» Task to complete
For the string "center", search the entries below and copy every line where it appears.

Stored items
————
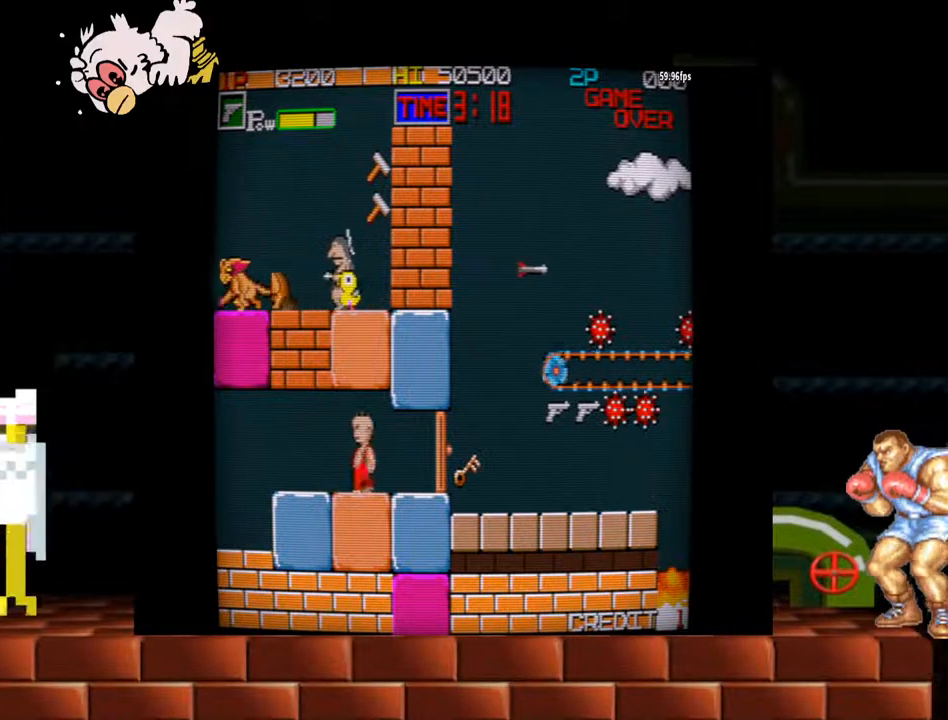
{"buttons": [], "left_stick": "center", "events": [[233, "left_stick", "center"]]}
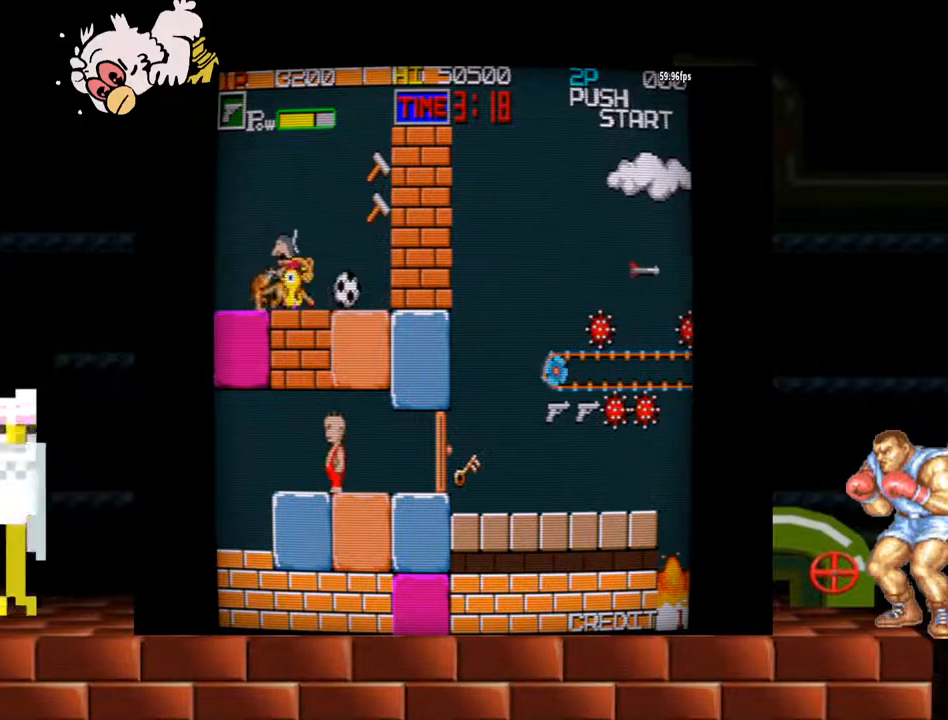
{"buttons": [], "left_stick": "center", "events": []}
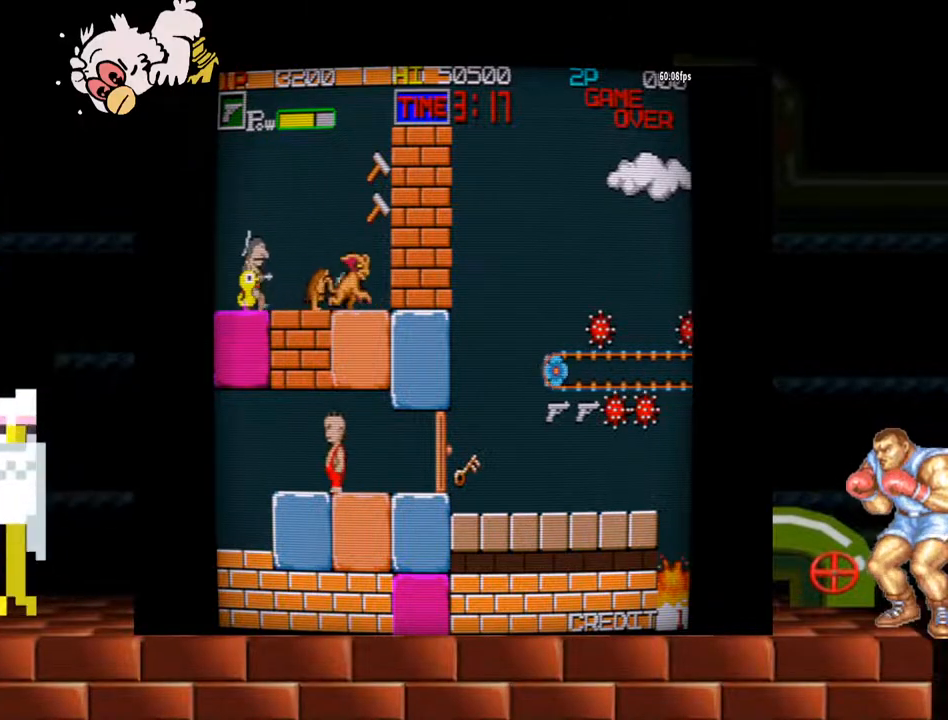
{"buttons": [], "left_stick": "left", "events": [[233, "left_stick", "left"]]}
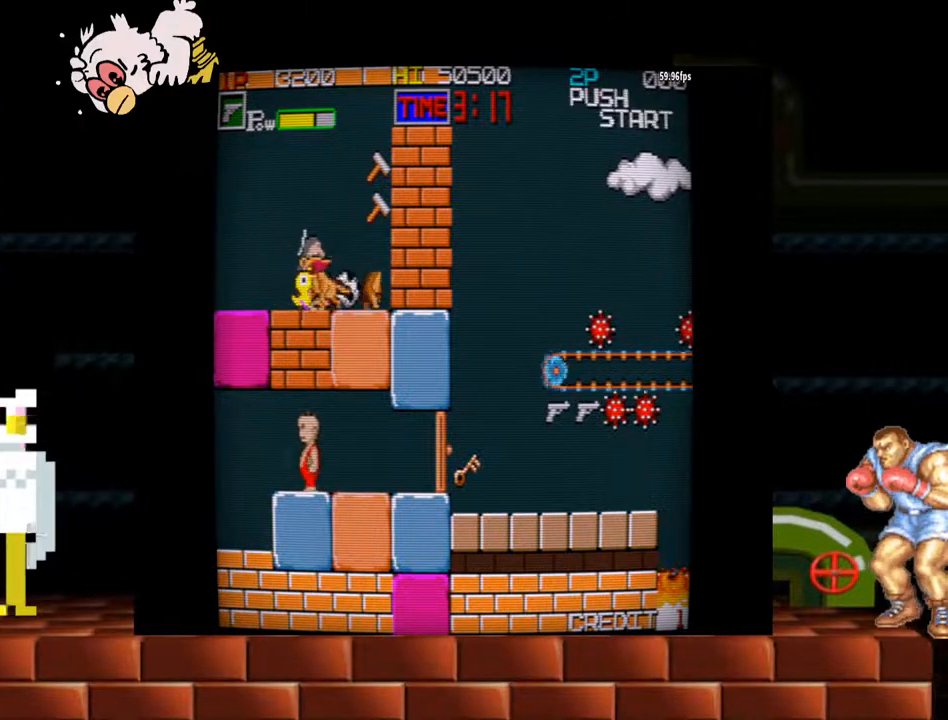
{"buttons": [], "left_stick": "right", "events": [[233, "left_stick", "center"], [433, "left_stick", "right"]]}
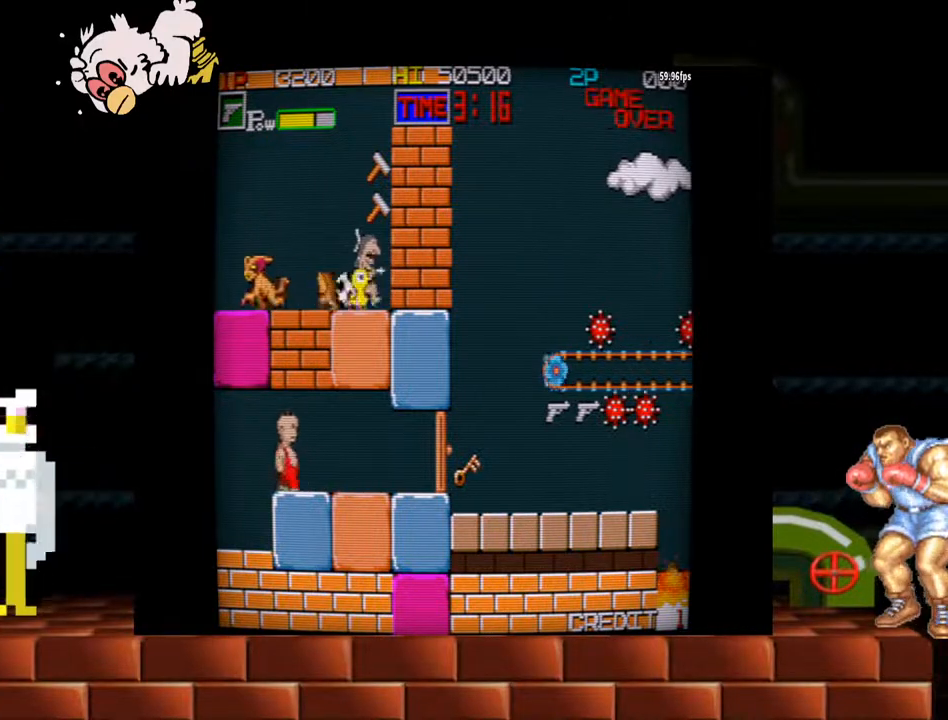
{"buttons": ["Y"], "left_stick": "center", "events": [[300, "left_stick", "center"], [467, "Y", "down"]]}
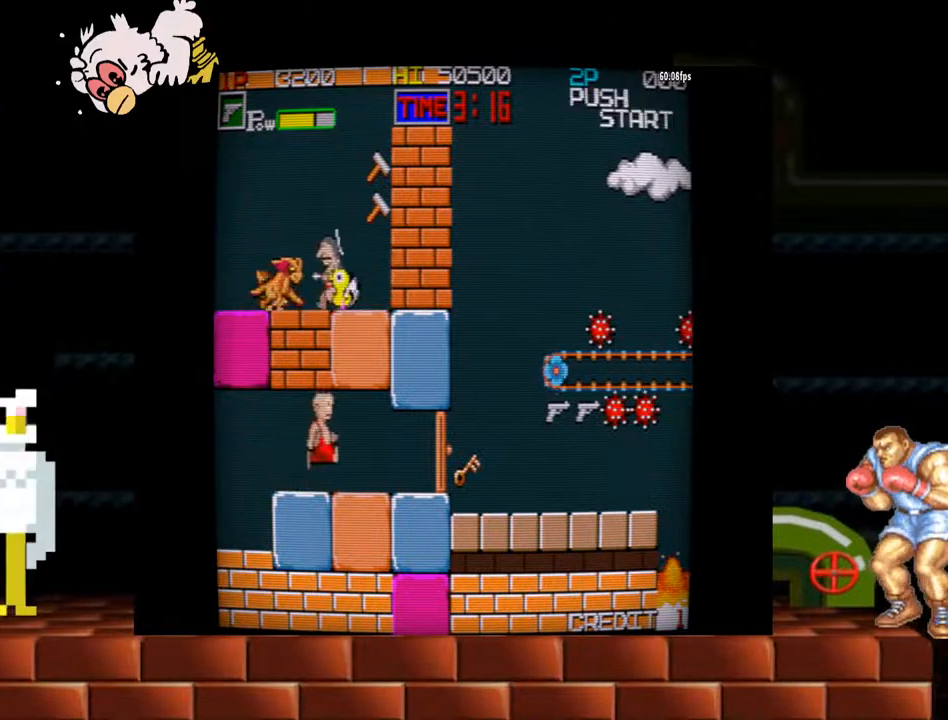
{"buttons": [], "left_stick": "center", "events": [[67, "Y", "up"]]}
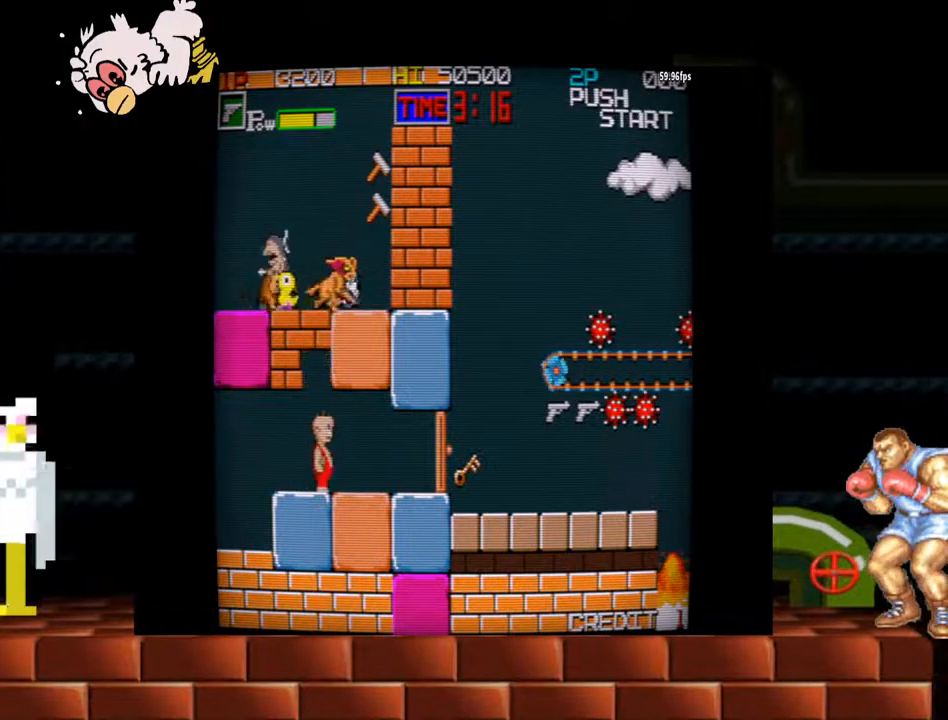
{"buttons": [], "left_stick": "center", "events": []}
————
» Response area
{"buttons": [], "left_stick": "center", "events": [[233, "left_stick", "center"]]}
{"buttons": [], "left_stick": "center", "events": []}
{"buttons": [], "left_stick": "right", "events": [[233, "left_stick", "center"], [433, "left_stick", "right"]]}
{"buttons": ["Y"], "left_stick": "center", "events": [[300, "left_stick", "center"], [467, "Y", "down"]]}
{"buttons": [], "left_stick": "center", "events": [[67, "Y", "up"]]}
{"buttons": [], "left_stick": "center", "events": []}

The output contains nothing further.